— 提供本文 —
子どもも大人もみんな”まちのこ”。まちのこ団が夢見る世界とは《団長インタビュー・後編》
こんにちは、まちのこ団です。
この記事は、まちのこ団・団長のインタビュー記事の後編です。
前編はぜひこちらからご覧ください。
ーー大学をたまたまサボった日の「あそび」との運命の出会いから、自身の原体験と重なって「あそび」の魅力を知っていく。そこでの出会いが自身の「居場所」にもなり、今の「まちのこ団」の原点にもなっていく。これが前編までのお話でした。
排除ではなく理解。その理由を探しにカナダ留学
《ーー大学卒業後は、就職ではなくカナダに留学。目的は何だったのでしょうか。》
カナダに留学した目的は2つありました。1つは、大学での学びをより深めるためです。大学の研究テーマは政治論で、大まかに言うと国や人の正義とは何かということを学んでいました。カナダの政治哲学、特に多文化共生の連邦制について学びたいという思いがありました。
もう1つは、「あそび」の可能性を試すというものです。大学での学びに繋がりますが、お互いの正義のぶつかり合いが混乱を生む現実に対して、「あそび」は、音楽やアートがそうであるように、思想や正義、文化や言葉の違いを越えて分かり合え、共通体験できるものかもしれないという仮説です。移動式あそび場で見た光景がひとつのきっかけになっています。
正義や、何かを正しいと判断するとき、人にはそれぞれ基準があり、それはアイデンティティや所属しているコミュニティ、国、慣習やモラルなどによって様々ですが、それらは共通言語があるからこそ成り立つものでもあります。
一方で、あそびは言葉が伝わらなくてもできる。言語というレベルに達していないあそびなら、逆にそれらを超越して分かり合うことができるのではないか、そういうイメージでした。
背景には、自身の幼少期の体験が強く影響していて、大学で政治論を学ぼうと思った動機もそこにあります。高校生の頃に一度カナダに短期留学したことがあり、そこでカナダの多様性、異文化理解度の高さや、違いを受け入れる寛容性に驚き、同時に大きな魅力を感じました。日本とどうしてこんなにも違うんだろう、という疑問が原動力になっています。

保存された記録:
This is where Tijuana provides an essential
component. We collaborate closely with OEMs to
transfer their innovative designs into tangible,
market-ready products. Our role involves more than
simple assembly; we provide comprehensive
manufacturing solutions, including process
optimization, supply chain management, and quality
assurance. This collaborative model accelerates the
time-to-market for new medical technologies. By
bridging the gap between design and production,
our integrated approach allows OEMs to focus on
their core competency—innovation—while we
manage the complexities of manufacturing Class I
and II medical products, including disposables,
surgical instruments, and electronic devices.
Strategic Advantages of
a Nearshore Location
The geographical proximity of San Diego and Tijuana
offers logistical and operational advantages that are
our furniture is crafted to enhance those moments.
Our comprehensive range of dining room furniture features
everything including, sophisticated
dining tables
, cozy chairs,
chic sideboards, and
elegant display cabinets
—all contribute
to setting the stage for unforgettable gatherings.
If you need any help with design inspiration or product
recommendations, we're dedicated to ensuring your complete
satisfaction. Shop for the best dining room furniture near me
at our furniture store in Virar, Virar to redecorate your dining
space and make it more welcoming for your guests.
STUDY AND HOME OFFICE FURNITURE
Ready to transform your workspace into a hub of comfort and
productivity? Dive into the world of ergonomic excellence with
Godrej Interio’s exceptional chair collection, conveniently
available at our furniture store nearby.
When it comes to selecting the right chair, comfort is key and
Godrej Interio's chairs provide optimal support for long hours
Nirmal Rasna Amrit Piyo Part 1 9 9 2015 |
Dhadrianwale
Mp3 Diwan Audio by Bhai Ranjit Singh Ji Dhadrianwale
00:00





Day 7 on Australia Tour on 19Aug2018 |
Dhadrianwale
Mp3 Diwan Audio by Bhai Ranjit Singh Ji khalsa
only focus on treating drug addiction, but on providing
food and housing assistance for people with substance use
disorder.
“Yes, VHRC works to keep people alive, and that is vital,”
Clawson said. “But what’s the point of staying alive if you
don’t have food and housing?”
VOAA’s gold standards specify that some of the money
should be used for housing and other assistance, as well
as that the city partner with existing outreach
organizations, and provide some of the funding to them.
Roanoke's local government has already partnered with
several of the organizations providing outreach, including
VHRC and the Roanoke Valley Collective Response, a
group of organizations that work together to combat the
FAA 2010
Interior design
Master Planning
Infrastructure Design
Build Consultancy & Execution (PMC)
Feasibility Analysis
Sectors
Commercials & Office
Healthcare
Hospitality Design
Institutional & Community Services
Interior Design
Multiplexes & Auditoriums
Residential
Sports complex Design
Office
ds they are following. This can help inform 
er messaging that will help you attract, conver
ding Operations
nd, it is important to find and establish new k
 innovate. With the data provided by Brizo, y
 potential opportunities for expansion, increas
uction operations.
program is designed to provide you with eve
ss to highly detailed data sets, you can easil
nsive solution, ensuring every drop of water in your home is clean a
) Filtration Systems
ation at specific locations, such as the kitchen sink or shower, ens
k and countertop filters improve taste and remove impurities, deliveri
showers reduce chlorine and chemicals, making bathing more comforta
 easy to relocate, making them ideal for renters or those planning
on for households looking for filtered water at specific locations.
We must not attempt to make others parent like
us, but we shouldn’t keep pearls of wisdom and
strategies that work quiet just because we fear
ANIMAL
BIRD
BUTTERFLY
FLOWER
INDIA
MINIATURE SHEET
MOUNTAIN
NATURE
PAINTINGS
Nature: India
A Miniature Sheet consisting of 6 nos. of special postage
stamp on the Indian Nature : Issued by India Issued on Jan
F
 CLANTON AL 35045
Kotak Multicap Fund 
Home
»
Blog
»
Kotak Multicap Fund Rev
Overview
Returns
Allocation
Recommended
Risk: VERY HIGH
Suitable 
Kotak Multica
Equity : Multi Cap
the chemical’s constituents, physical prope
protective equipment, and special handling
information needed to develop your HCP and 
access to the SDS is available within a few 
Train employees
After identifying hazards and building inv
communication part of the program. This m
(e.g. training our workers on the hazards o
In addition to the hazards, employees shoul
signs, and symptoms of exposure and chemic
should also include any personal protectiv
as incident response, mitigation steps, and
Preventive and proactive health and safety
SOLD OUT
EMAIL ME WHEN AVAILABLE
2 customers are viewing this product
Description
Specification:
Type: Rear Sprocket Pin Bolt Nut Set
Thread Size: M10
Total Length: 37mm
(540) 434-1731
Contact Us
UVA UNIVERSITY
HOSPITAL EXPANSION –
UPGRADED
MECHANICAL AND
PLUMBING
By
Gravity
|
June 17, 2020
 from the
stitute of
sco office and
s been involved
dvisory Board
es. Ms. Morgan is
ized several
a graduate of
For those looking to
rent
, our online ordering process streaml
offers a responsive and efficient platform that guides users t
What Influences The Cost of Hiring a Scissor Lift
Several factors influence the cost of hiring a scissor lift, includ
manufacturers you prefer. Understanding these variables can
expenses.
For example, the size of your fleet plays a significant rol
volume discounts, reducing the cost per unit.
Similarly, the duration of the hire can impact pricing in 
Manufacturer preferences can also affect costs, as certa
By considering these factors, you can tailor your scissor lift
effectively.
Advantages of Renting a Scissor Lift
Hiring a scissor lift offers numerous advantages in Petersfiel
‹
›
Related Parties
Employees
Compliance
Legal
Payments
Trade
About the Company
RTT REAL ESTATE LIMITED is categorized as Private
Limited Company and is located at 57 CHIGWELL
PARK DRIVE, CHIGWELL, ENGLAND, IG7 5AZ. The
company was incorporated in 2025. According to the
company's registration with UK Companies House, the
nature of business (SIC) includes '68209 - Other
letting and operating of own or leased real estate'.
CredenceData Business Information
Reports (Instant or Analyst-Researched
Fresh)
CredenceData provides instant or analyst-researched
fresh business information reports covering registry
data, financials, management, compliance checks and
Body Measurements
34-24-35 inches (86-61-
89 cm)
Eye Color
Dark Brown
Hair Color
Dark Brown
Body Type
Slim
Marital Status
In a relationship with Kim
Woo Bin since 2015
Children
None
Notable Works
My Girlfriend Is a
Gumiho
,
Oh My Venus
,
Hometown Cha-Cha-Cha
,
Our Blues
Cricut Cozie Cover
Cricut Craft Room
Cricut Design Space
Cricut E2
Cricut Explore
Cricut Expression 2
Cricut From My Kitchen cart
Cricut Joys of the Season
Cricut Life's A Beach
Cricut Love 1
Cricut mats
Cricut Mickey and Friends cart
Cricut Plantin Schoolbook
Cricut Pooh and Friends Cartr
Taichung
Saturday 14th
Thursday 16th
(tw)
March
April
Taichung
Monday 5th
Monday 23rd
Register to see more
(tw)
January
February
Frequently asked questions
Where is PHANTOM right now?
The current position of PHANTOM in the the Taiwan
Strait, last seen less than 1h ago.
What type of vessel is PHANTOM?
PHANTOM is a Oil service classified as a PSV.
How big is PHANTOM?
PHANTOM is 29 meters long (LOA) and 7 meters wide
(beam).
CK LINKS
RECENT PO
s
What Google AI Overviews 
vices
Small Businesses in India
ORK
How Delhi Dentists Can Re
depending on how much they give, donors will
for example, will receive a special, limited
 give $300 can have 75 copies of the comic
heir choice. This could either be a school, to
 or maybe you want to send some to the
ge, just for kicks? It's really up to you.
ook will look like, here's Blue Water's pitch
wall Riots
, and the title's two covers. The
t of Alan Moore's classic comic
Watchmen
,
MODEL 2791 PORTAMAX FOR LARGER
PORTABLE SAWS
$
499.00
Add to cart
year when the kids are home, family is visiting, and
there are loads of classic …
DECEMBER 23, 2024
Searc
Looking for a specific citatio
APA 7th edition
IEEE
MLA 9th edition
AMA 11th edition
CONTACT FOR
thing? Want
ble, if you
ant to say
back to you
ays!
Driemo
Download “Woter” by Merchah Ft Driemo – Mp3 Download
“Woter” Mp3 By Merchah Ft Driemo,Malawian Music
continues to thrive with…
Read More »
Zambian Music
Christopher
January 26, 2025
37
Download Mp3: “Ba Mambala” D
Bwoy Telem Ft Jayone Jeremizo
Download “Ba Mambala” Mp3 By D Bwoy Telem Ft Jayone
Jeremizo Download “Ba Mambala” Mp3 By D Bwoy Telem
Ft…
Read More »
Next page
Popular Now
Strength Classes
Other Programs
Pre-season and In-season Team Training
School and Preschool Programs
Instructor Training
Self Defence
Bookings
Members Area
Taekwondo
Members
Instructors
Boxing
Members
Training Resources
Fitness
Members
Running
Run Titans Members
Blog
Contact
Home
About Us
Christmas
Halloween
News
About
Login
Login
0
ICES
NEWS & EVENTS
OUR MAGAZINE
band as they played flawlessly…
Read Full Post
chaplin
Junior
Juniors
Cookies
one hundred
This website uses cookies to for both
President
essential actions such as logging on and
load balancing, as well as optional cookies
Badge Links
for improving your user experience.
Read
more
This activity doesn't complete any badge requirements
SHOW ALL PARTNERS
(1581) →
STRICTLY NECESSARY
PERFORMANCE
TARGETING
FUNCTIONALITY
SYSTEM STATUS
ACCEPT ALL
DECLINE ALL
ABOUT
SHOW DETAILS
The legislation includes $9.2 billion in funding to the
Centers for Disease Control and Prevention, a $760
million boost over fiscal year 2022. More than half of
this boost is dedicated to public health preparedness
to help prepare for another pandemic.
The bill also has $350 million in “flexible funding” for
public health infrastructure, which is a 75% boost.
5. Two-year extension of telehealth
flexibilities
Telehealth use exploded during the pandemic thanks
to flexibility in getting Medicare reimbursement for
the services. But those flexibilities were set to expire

— 作業課題 —
まちのこ団団長のインタビュー記事を、最後の段落の直後から書き継いでください。

— 解答例 —
カナダで感じた他者理解のヒント①「あそび」
1つ目の目的は、資金面と語学面が追いつかず叶いませんでしたが、「あそび」の部分では手ごたえを感じることができました。
ある授業中、先生がいきなり「今日は天気がいいから外でピクニックでもしよう」と言って、外で過ごす時間がありました。クラスには、ヨーロッパ、中米、南米、中東など様々な場所からの留学生が集まっていましたが、サッカーならみんなできるだろうということでやることになりました。
留学したての頃、語学面の不安から他の留学生とコミュニケーションがうまく取れず、一歩踏み出せずにいました。ところが、一緒にサッカーをしたり遊んだりするうちに、気がついたら壁のようなものがすっかり無くなっていることに気がつきました。一番分かり合えた、一線超えたような、あのときの心地よい感覚は今でも覚えています。
言葉はわからなくても、あそびは越えられる。あそびの可能性を感じました。
カナダで感じた他者理解のヒント②「居場所」「コミュニティ」
カナダ留学でのもうひとつの気づきとして、所属しているコミュニティの数が日本に比べて多く、それが異文化理解や違いを受け入れる土壌に繋がっているのではないかという点です。
それを感じたきっかけは、私が通った教会との出会いにありました。私はホームステイをしていたのですが、滞在先がたまたま教会の牧師さんのお宅で、毎週末教会に一緒に行きました。
教会は宗派によって様々な雰囲気や特徴がありますが、私が通っていた教会は、とても自由な風潮でした。讃美歌ではなく、バンドを組んでオリジナルソングを歌うような。毎回決められた教会に行くのではなく、町中から好きな教会に行くことができ、毎週末違う教会に通う人もいました。
通っている人も、年齢や立場、人種も様々で、教師や学生、工場労働者、オフィスワーカー、タクシー運転手、初めましての人、家族で毎回来ている方たちなど多様でした。違う人が当たり前のようにいる場所。幼少期からこのような場所に通っていたら、自然と人との違いに寛容になるし、他者理解につながる。そう感じました。
ここでの体験が、今のまちのこ団の居場所づくりの活動、まちのこ団が理想とする居場所のイメージを形づくっているように思います。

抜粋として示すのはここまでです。